(Beginning of Data provided)
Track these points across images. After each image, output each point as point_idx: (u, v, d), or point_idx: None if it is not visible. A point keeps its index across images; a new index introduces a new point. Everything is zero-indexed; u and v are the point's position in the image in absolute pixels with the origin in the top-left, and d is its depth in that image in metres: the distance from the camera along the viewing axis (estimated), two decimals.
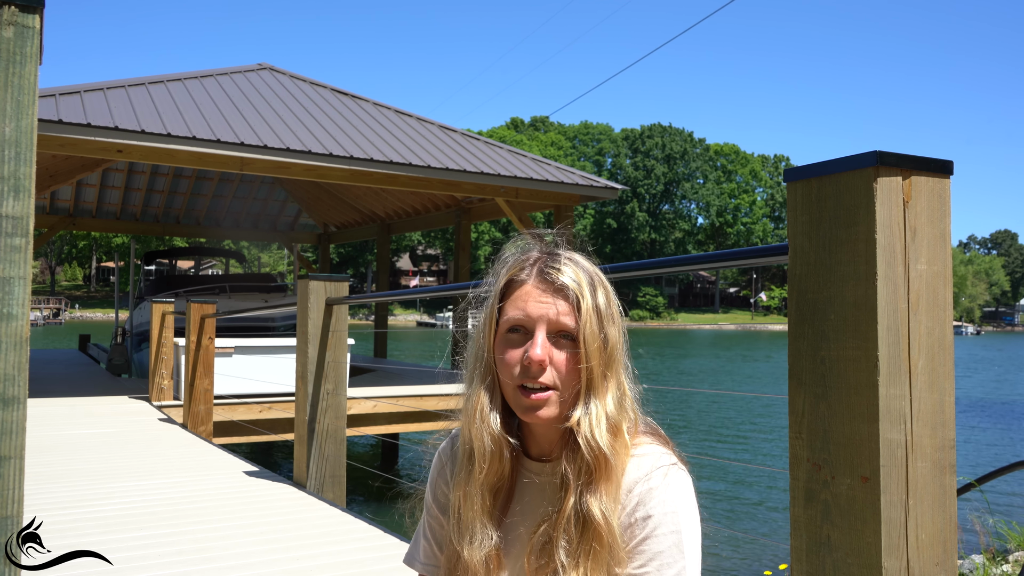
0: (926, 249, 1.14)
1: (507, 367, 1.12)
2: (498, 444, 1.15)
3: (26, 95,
(End of Data provided)
Exercise description: Restate every line above word for word. Do not carry over the images.

Task result:
Track these points across images. After each image, output each point as point_idx: (u, v, d), or point_idx: None if it is not visible. A point keeps its index across images; a new index introduces a new point. Everything is zero-indexed; u and v are the point's position in the image in absolute pixels with the origin in the top-left, and d is its depth in that image in metres: the distance from the camera along the viewing axis (estimated), two decimals.
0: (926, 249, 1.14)
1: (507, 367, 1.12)
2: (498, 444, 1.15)
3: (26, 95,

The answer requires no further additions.